No stack detected in Phase 0: exit 1 with the directories searched.

Cross-references

.claude/rules/replication-protocol.md — the tolerance contract a pinned environment is meant to reproduce.
.claude/rules/r-code-conventions.md — R seeding + output-path conventions this skill reads.
.claude/rules/stata-code-conventions.md — §3 sessionInfo.txt + version-pinning the Stata path mirrors.
.claude/rules/simulation-conventions.md — L'Ecuyer streams for reproducible parallel/MC work.
.claude/rules/confidential-data.md — when raw data is restricted, the environment still ships even though the data does not; coordinate the README's "data availability" section with this block.
/audit-reproducibility — consumes the sessionInfo.txt this skill produces; run it after.
/data-analysis, /stata-replication, /simulation-study — the pipelines whose environment this snapshots.
AEA Data Editor checklist / openICPSR / DCAS — the external standards this skill targets.

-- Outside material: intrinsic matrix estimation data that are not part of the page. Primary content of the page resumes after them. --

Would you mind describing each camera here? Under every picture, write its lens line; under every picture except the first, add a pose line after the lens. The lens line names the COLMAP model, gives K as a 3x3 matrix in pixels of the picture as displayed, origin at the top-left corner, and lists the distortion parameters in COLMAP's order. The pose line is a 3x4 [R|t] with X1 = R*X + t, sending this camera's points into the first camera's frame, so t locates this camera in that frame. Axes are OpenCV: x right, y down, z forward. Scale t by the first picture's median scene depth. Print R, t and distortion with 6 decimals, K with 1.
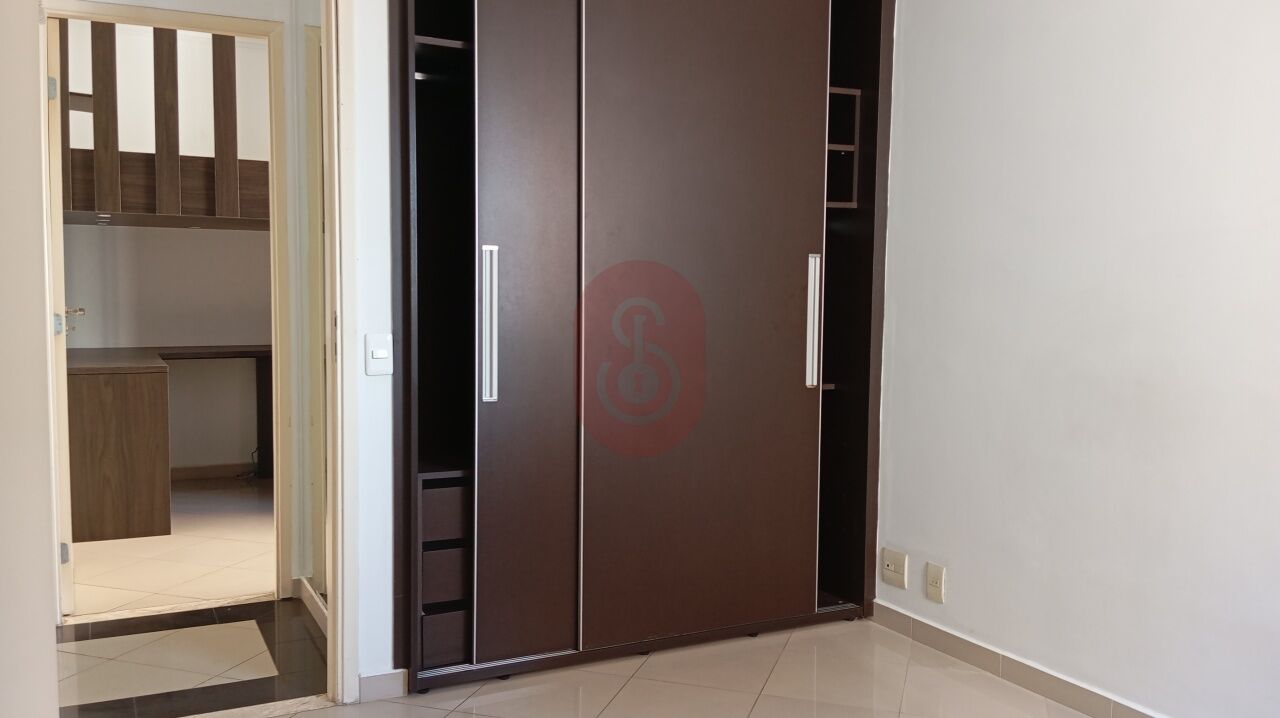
lens RADIAL K [[1043.9, 0, 641.1], [0, 1043.9, 362.5], [0, 0, 1]] dist [0.083818, -0.157058]
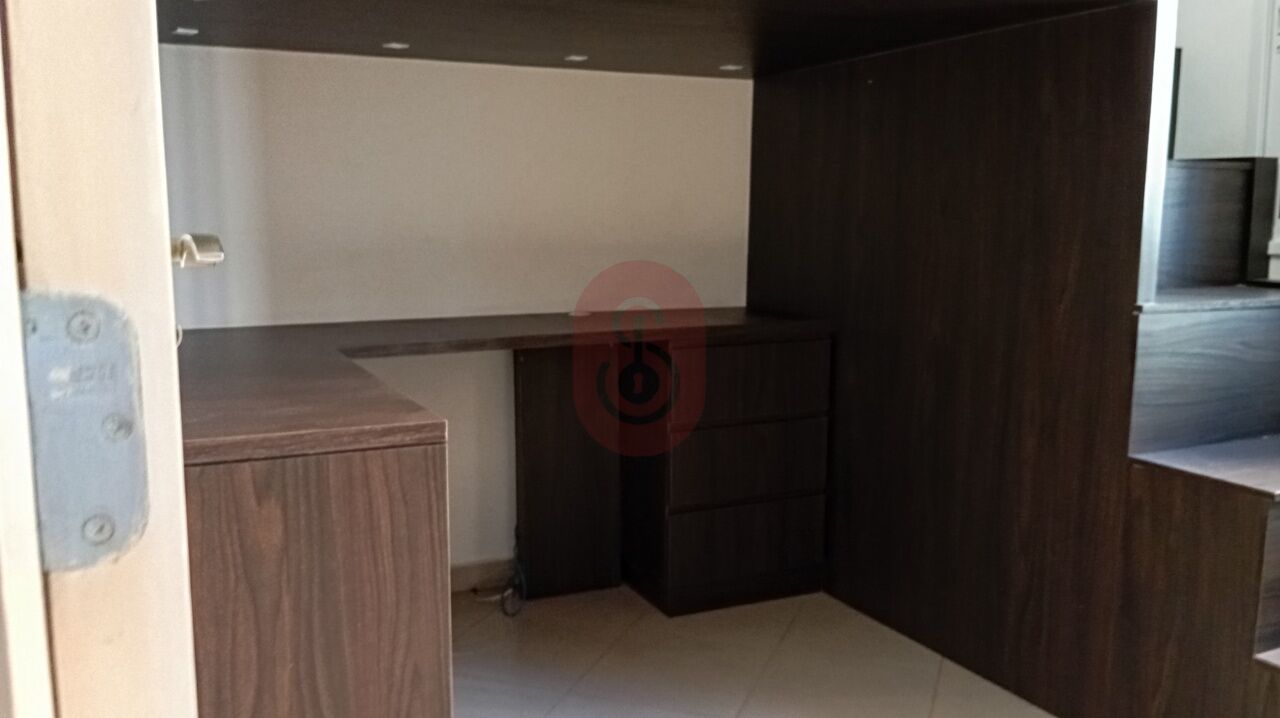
lens RADIAL K [[1043.9, 0, 629.3], [0, 1043.9, 389.9], [0, 0, 1]] dist [0.083818, -0.157058]
pose [[0.999251, 0.000776, -0.038693, -0.513191], [0.002667, 0.996040, 0.088861, -0.045191], [0.038608, -0.088898, 0.995292, 0.932712]]
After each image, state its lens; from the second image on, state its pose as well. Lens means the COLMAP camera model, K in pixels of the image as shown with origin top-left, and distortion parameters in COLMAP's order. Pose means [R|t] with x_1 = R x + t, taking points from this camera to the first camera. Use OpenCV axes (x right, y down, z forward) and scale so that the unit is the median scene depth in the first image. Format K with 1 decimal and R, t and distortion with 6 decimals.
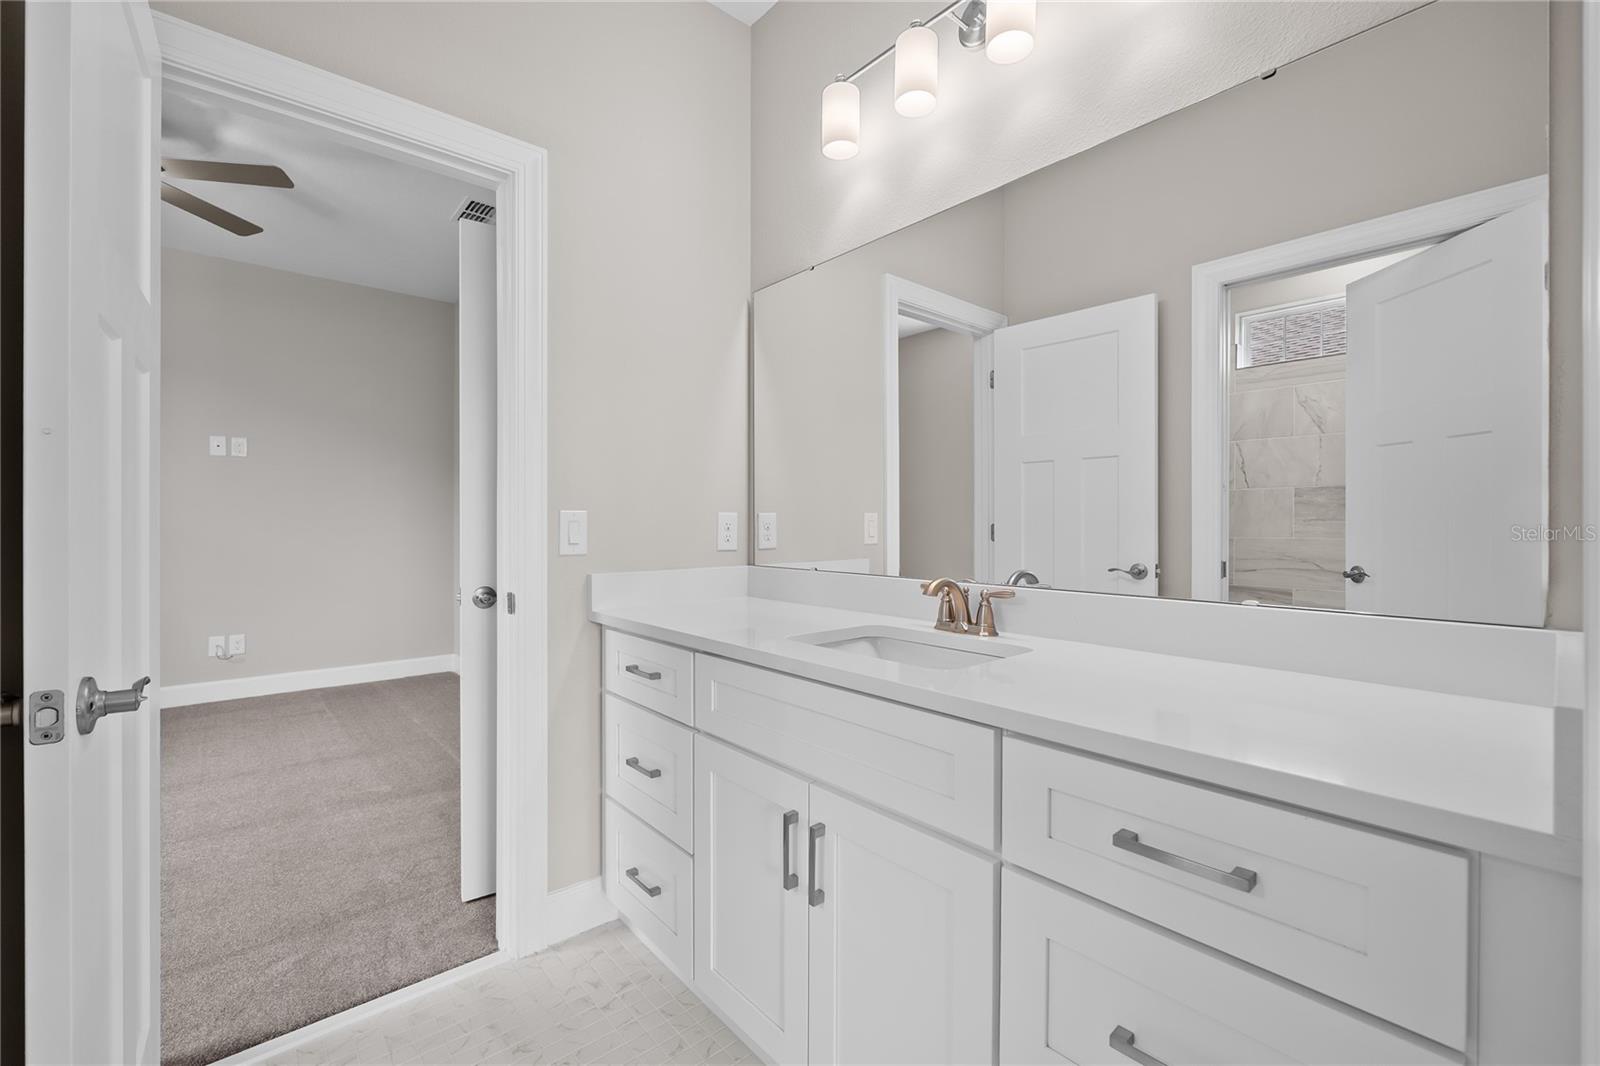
lens RADIAL K [[664.8, 0, 800.3], [0, 664.8, 528.0], [0, 0, 1]] dist [-0.007698, 0.000311]
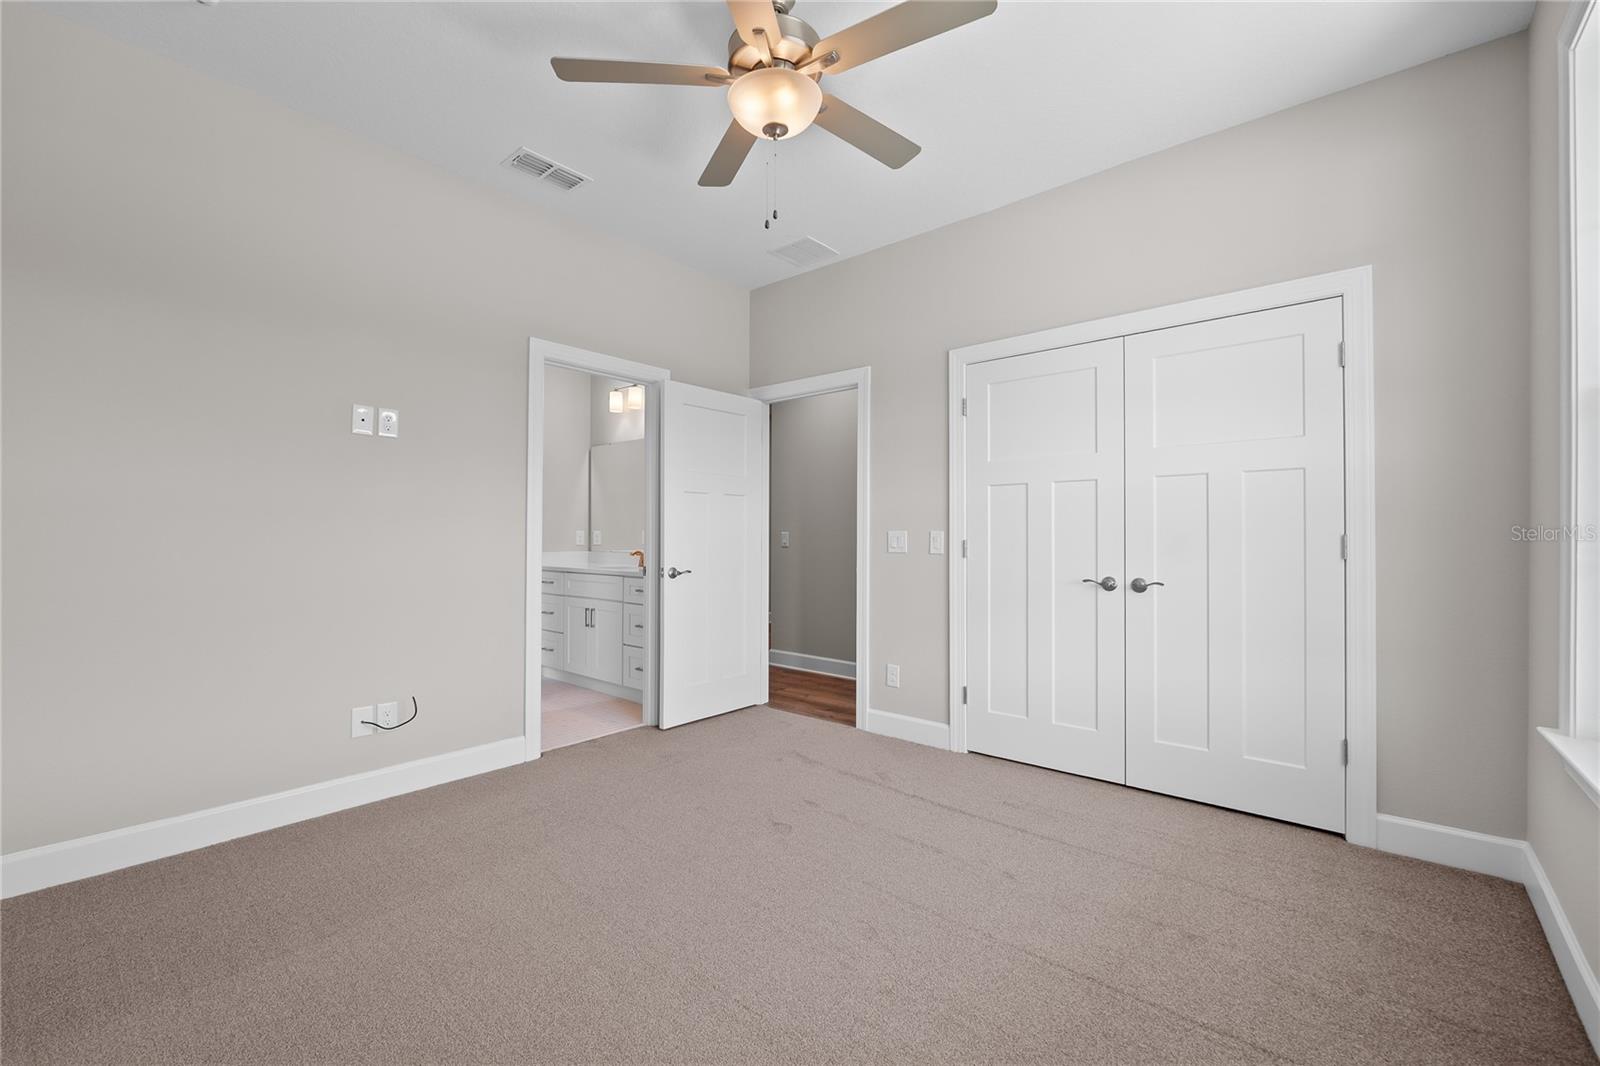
lens RADIAL K [[664.8, 0, 801.5], [0, 664.8, 532.7], [0, 0, 1]] dist [-0.007698, 0.000311]
pose [[0.989232, -0.000558, 0.146356, 0.379769], [0.001790, 0.999964, -0.008283, 0.007335], [-0.146346, 0.008455, 0.989197, -1.764505]]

What this skill does NOT do

Re-run your analysis or check your numbers. It captures the environment; /audit-reproducibility verifies the manuscript's numeric claims against the outputs.
Package or de-identify data. Lockfiles describe software, not data. Disclosure avoidance, de-identification, and data-availability statements are out of scope — see confidential-data.md.
Upgrade or "fix" your dependencies. It records what the code currently uses. If a verify FAIL surfaces a yanked version, you decide whether to pin an alternative.
Pin a Stata binary. Stata is licensed and not redistributable; the skill records the exact version/flavor/update so a replicator can match it, but cannot containerize it.